From Eric Dolphy’s 1963 gem of a record, all the way to Stanton Moore’s set of the same name this April, jazz cats have been using the word “conversations” to title their albums for almost as long as the genre has existed (which at this point spans beyond a century). It’s a term as common in the jazz medium as the word “groove” is in soul or the word “heavy” is in metal. These guys don’t talk with letters — they speak with notes. Intonations. Syncopation. They can walk into a room and begin speaking without ever uttering a word.
Sometimes, the result is electrifying (if you need proof, check out the second volume of Miles Davis’ “Live in Europe” bootleg series, when his quintet slaughtered their way through a set that makes you sweat just thinking about it).
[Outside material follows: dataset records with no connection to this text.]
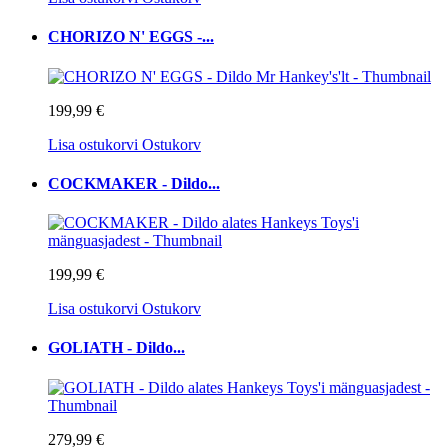
CHORIZO N' EGGS -...
199,99 €
Lisa ostukorvi
Ostukorv
COCKMAKER - Dildo...
199,99 €
Lisa ostukorvi
Ostukorv
GOLIATH - Dildo...
279,99 €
Sometimes, the result is confusing (remember all those times you heard people whine about how they don’t “get” jazz music? Chances are they stumbled through countless “conversations” they just couldn’t stomach). And sometimes … .
… Well, sometimes the result is refreshing. Local(ish) drummer Steve Olson accomplishes this with his latest addition to the “Conversations” catalog, a 15-track set that also serves as his first as a leader. Here’s how it works: Each performance is done live. Each performance features Olson and one other artist. And each performance is, of course, completely improvised, a single snippet of a musical dialogue between drummer and horn. Or drummer and bass. Or drummer and woodwind. Or drummer and … wait for it … drummer.
It’s fascinating stuff if you have the patience for it. Some of the takes work better than others, but even the ones that take a while to warm up to are worth a 10th or 100th listen. The most immediate victories are the obvious ones. “Drop the Sticks!” is a whirlwind of fun, Dave Ballou’s trumpet fabulously complementing the rudimentary patterns of Olson’s stick work (including a moment when you can hear him actually drop drum sticks). By the time the final 20 seconds come around and the two achieve lockstep, you suddenly realize you won’t find a more thrilling climax throughout any of the other 14 performances.
But that’s not to say any of those other 14 performances aren’t captivating in their own ways. The near-seven-minute “Breath of Life,” with Todd Marcus’ bass clarinet, creates space and ambiance with a slow burn as Marcus stabs and laments through the drummer’s pitter-patter. Book-ended by sound effects and ride cymbals, it’s like walking through a forest at 3 a.m. alone and ready to run. The pair’s other offering, “Around the World,” catches the ear equally as attentive, Olson’s repetition providing a great backdrop for the clarinetist’s statement.
Sure, there are times when the idea crosses into unnecessary territory. Closer “They’re So Nice” lacks the fire heard elsewhere while “Smacks” never quite finds the footing it so clearly wants to establish. And yeah, if you think you’re sitting down with any modicum of accessibility, you’ll most likely be wondering what’s so special about a bunch of abstract sounds coming together under one roof.
Yet even though this might not necessarily be a drummer’s take on “Kind of Blue,” it still has layers of value as long as you’re willing to dig. Olson’s talks with fellow stick-man Tony Martucci are downright addicting for a drummer’s ear. “He Says Yes” even manages to find some modicum of a groove, the dichotomy of the ride cymbals and hi-hats combining with the percussive runs felt throughout is spellbinding at its core. Another Olson/Martucci collaboration, “Are We Swingin’?,” is more delicate but no less engrossing.
And engrossing is probably the most acute way to sum up all of Steve Olson’s “Conversations” anyway. Because just like any verbal interaction you might share with another human being, these are the kinds of improvisations that make you think more with each listen. What you hear the first time around will not be the same thing you hear the fifth time. Likewise for the 10th, and so on and so forth. The more you engage, the more you learn, the more you understand. It’s like making a new friend, as the more you discover about your counterpart, the more interesting he or she becomes.
It all adds up to a series of truly great and truly revealing forms of discussion that those with voices should only be so lucky to one-day share.